─── Provided records ───

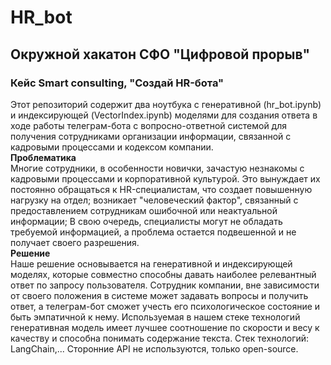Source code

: # HR_bot
## Окружной хакатон СФО "Цифровой прорыв"
### Кейс Smart consulting, "Создай HR-бота"
Этот репозиторий содержит два ноутбука с генеративной (hr_bot.ipynb) и индексирующей (VectorIndex.ipynb) моделями для создания ответа в ходе работы телеграм-бота с вопросно-ответной системой для получения сотрудниками организации информации, связанной с кадровыми процессами и кодексом компании.      
**Проблематика**  
Многие сотрудники, в особенности новички, зачастую незнакомы с кадровыми процессами и корпоративной культурой. Это вынуждает их постоянно обращаться к HR-специалистам, что создает повышенную нагрузку на отдел; возникает "человеческий фактор", связанный с предоставлением сотрудникам ошибочной или неактуальной информации; В свою очередь, специалисты могут не обладать требуемой информацией, а проблема остается подвешенной и не получает своего разрешения.   
**Решение**  
Наше решение основывается на генеративной и индексирующей моделях, которые совместно способны давать наиболее релевантный ответ по запросу пользователя. Сотрудник компании, вне зависимости от своего положения в системе может задавать вопросы и получить ответ, а телеграм-бот сможет учесть его психологическое состояние и быть эмпатичной к нему. Используемая в нашем стеке технологий генеративная модель имеет лучшее соотношение по скорости и весу к качеству и способна понимать содержание текста.
Стек технологий: LangChain,... Сторонние API не используются, только open-source.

───

The problem
Reproduce the lines above character for character, omitting the picture.

Result
Source code

: # HR_bot
## Окружной хакатон СФО "Цифровой прорыв"
### Кейс Smart consulting, "Создай HR-бота"
Этот репозиторий содержит два ноутбука с генеративной (hr_bot.ipynb) и индексирующей (VectorIndex.ipynb) моделями для создания ответа в ходе работы телеграм-бота с вопросно-ответной системой для получения сотрудниками организации информации, связанной с кадровыми процессами и кодексом компании.      
**Проблематика**  
Многие сотрудники, в особенности новички, зачастую незнакомы с кадровыми процессами и корпоративной культурой. Это вынуждает их постоянно обращаться к HR-специалистам, что создает повышенную нагрузку на отдел; возникает "человеческий фактор", связанный с предоставлением сотрудникам ошибочной или неактуальной информации; В свою очередь, специалисты могут не обладать требуемой информацией, а проблема остается подвешенной и не получает своего разрешения.   
**Решение**  
Наше решение основывается на генеративной и индексирующей моделях, которые совместно способны давать наиболее релевантный ответ по запросу пользователя. Сотрудник компании, вне зависимости от своего положения в системе может задавать вопросы и получить ответ, а телеграм-бот сможет учесть его психологическое состояние и быть эмпатичной к нему. Используемая в нашем стеке технологий генеративная модель имеет лучшее соотношение по скорости и весу к качеству и способна понимать содержание текста.
Стек технологий: LangChain,... Сторонние API не используются, только open-source.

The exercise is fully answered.